#### Exercise material ####

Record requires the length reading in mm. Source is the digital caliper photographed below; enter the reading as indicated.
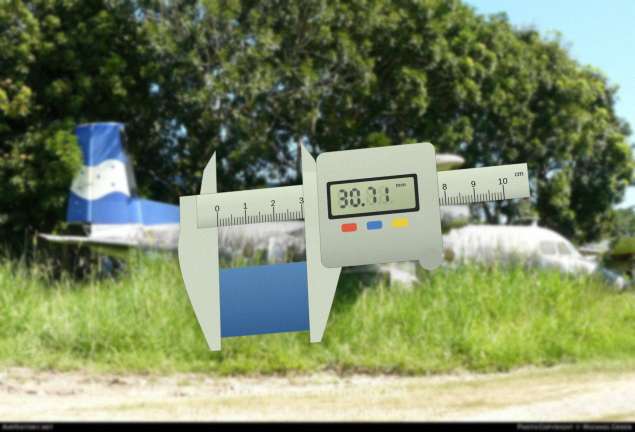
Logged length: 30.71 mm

####
#### Exercise material ####

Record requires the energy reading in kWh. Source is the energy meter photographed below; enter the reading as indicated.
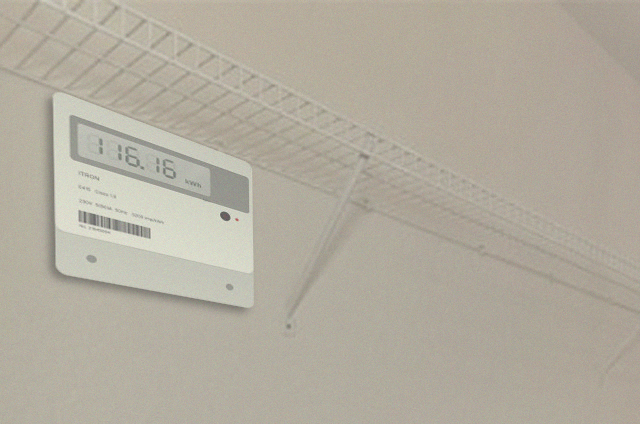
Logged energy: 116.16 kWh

####
#### Exercise material ####

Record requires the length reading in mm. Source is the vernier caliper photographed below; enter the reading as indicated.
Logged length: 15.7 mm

####

> Exercise brief: Copy the part of the lines that opens with the line containing "Record requires the length reading in mm. Source is the digital" and closes with the line containing "Logged length: 30.71 mm", swapping "digital caliper" for "electronic caliper" and changing nothing else. Give only those lines, and leave the pictures out.

> Completed exercise:
Record requires the length reading in mm. Source is the electronic caliper photographed below; enter the reading as indicated.
Logged length: 30.71 mm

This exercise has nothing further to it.